The new test uses a palm-size device for a method called nanopore sequencing, which was developed to read the sequences of very long strands of DNA. Photo Credit: Columbia University Fertility Center

Health USA6. September 2022

This Small Device Can Test Birth Defects Early On

A group of researchers affiliated with Columbia University in New York, United States, have developed a method to quickly identify extra or missing chromosomes in a cost-effective way, helping women better understand their reproductive mishaps and make more informed decisions.

The new method takes less than two hours, and the test can be conducted in the office itself where the cells or tissue sample is obtained. The palm-size device costs $200 per use, a fraction of the price of current testing procedures which can cost between $1,000 and $2,000 to obtain results that take weeks or months to recieve.

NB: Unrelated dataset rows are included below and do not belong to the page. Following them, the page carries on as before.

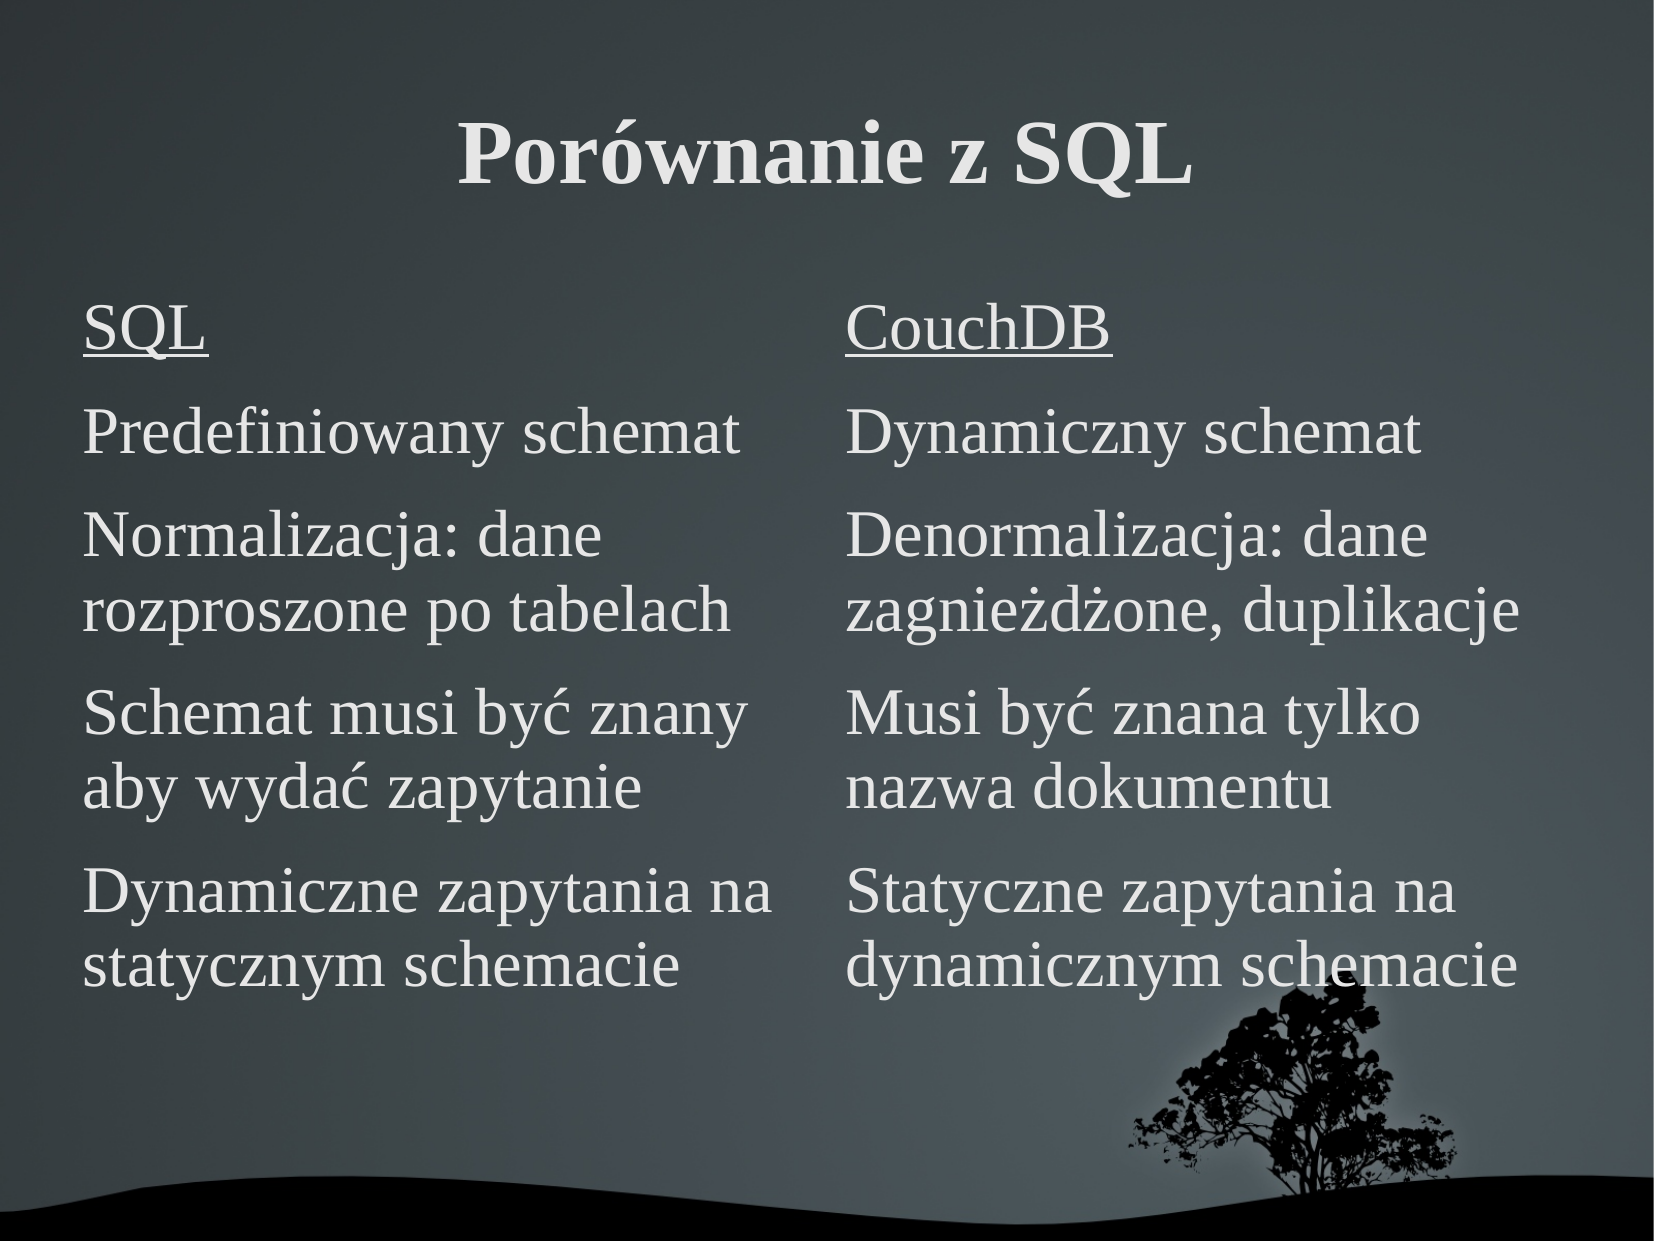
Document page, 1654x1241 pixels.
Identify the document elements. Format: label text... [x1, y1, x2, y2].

title Porównanie z SQL [82, 49, 1571, 257]
picture [0, 0, 1654, 1241]
list CouchDB Dynamiczny schemat Denormalizacja: dane zagnieżdżone, duplikacje Musi być znana tylko nazwa dokumentu Statyczne zapytania na dynamicznym schemacie [845, 290, 1572, 1094]
list SQL Predefiniowany schemat Normalizacja: dane rozproszone po tabelach Schemat musi być znany aby wydać zapytanie Dynamiczne zapytania na statycznym schemacie [82, 290, 809, 1109]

The technique developed at the Columbia University Fertility Center uses nanopore sequencing on small DNA pieces from cells and tissues – either from existing screening procedures of embryos and fetuses or from tissue obtained after miscarriages – and each segment is meant to appear in two copies, one from each chromosome. If there are three copies, there is an extra chromosome. If there is only one, a chromosome is missing. For women living in restricted abortion states where a pregnancy can be terminated within the first 15 or 18 weeks, this test could give them more lead time to make an informed decision.